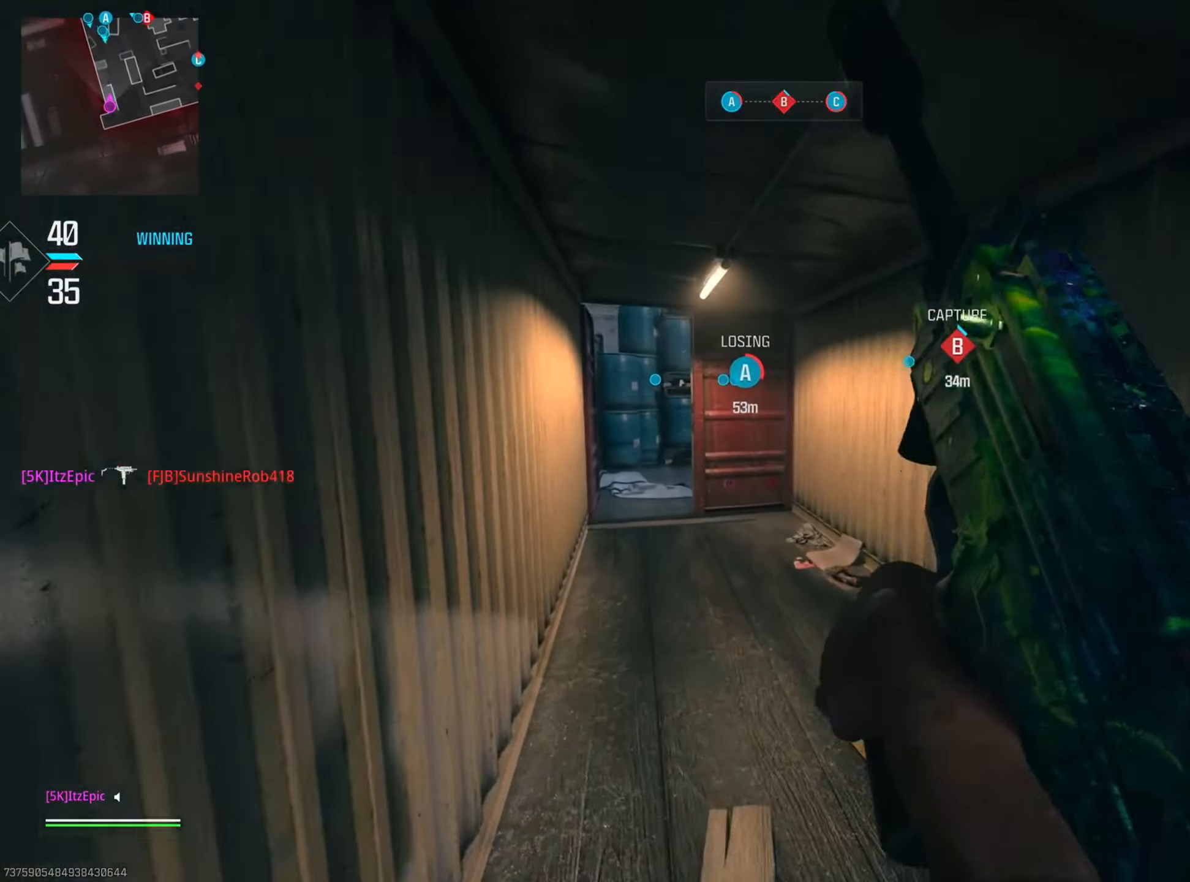
{"buttons": [], "left_stick": "left", "right_stick": "center", "events": [[100, "left_stick", "left"]]}
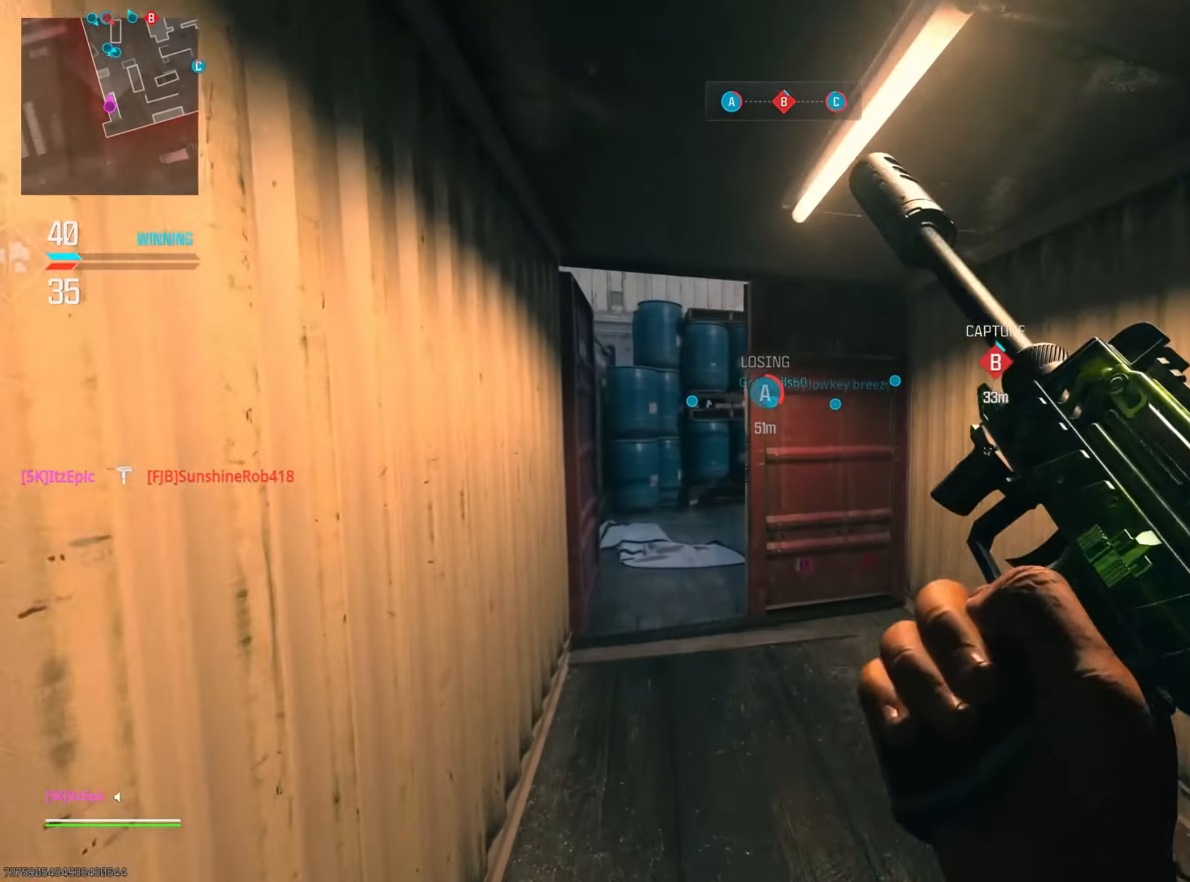
{"buttons": [], "left_stick": "left", "right_stick": "right", "events": [[33, "right_stick", "right"], [200, "right_stick", "center"], [367, "right_stick", "right"]]}
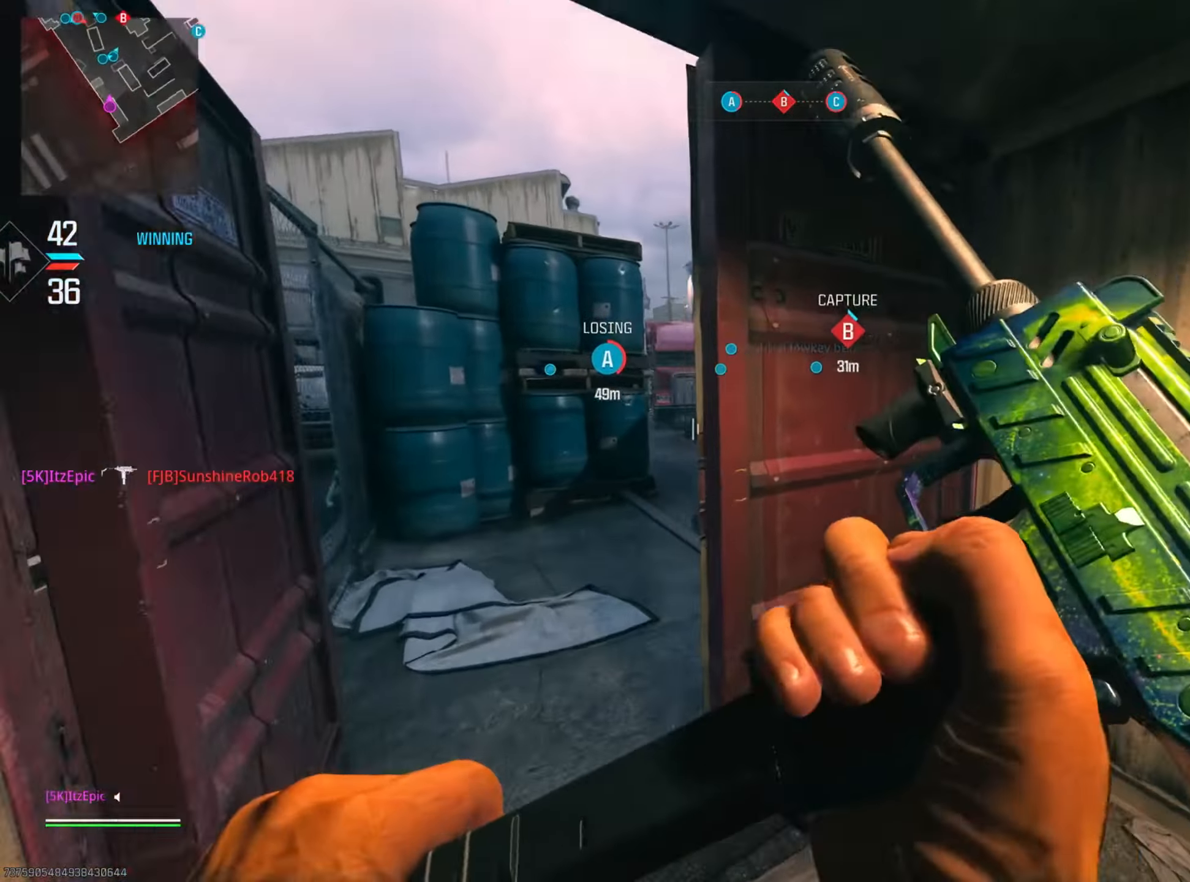
{"buttons": [], "left_stick": "left", "right_stick": "up-right", "events": [[100, "right_stick", "center"], [116, "R1", "down"], [150, "right_stick", "right"], [267, "R1", "up"], [300, "right_stick", "center"], [467, "right_stick", "up-right"]]}
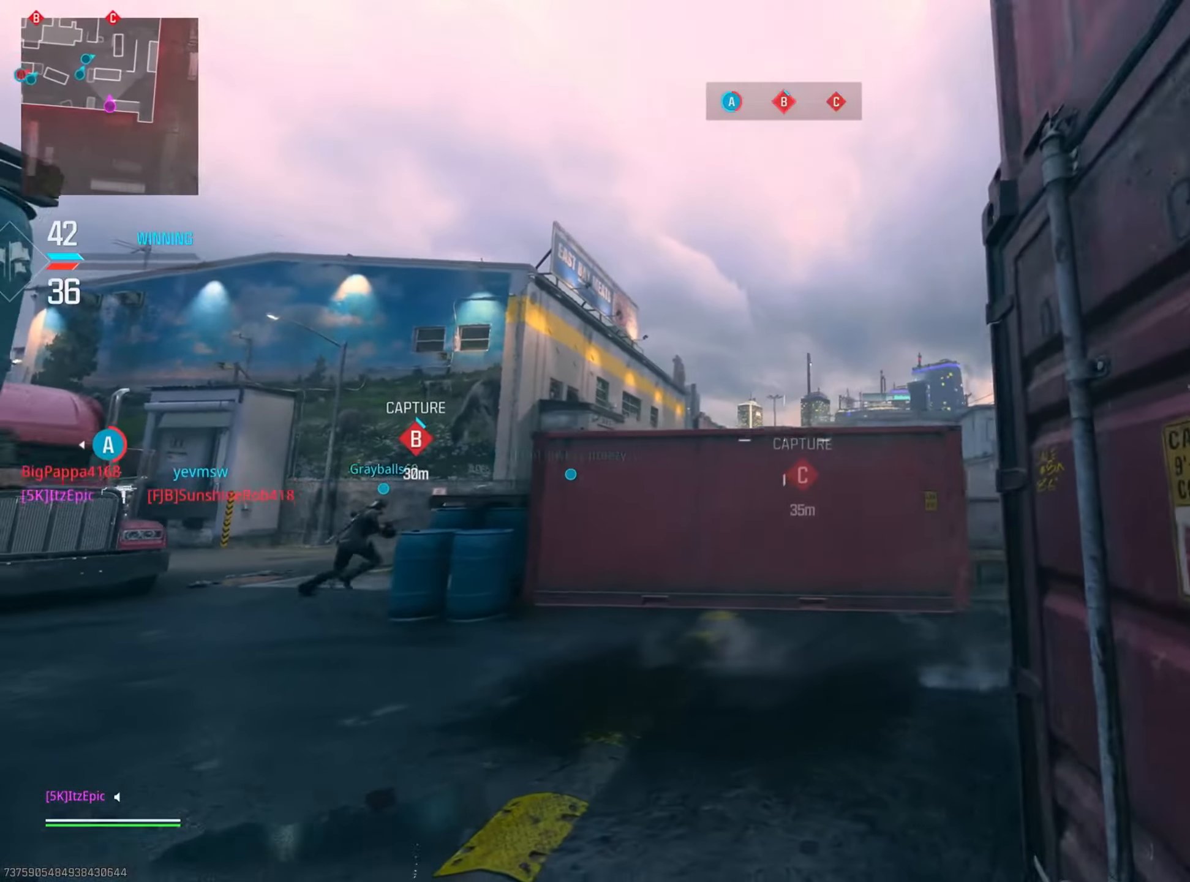
{"buttons": [], "left_stick": "up", "right_stick": "up", "events": [[50, "left_stick", "up"], [100, "right_stick", "center"], [167, "R3", "down"], [317, "R3", "up"], [384, "right_stick", "up-left"], [484, "right_stick", "up"]]}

- PROMPT:
Your response must reproduce every line of the data exactly, with images omitted.

- EXERCISE SOLUTION:
{"buttons": [], "left_stick": "left", "right_stick": "center", "events": [[100, "left_stick", "left"]]}
{"buttons": [], "left_stick": "left", "right_stick": "right", "events": [[33, "right_stick", "right"], [200, "right_stick", "center"], [367, "right_stick", "right"]]}
{"buttons": [], "left_stick": "left", "right_stick": "up-right", "events": [[100, "right_stick", "center"], [116, "R1", "down"], [150, "right_stick", "right"], [267, "R1", "up"], [300, "right_stick", "center"], [467, "right_stick", "up-right"]]}
{"buttons": [], "left_stick": "up", "right_stick": "up", "events": [[50, "left_stick", "up"], [100, "right_stick", "center"], [167, "R3", "down"], [317, "R3", "up"], [384, "right_stick", "up-left"], [484, "right_stick", "up"]]}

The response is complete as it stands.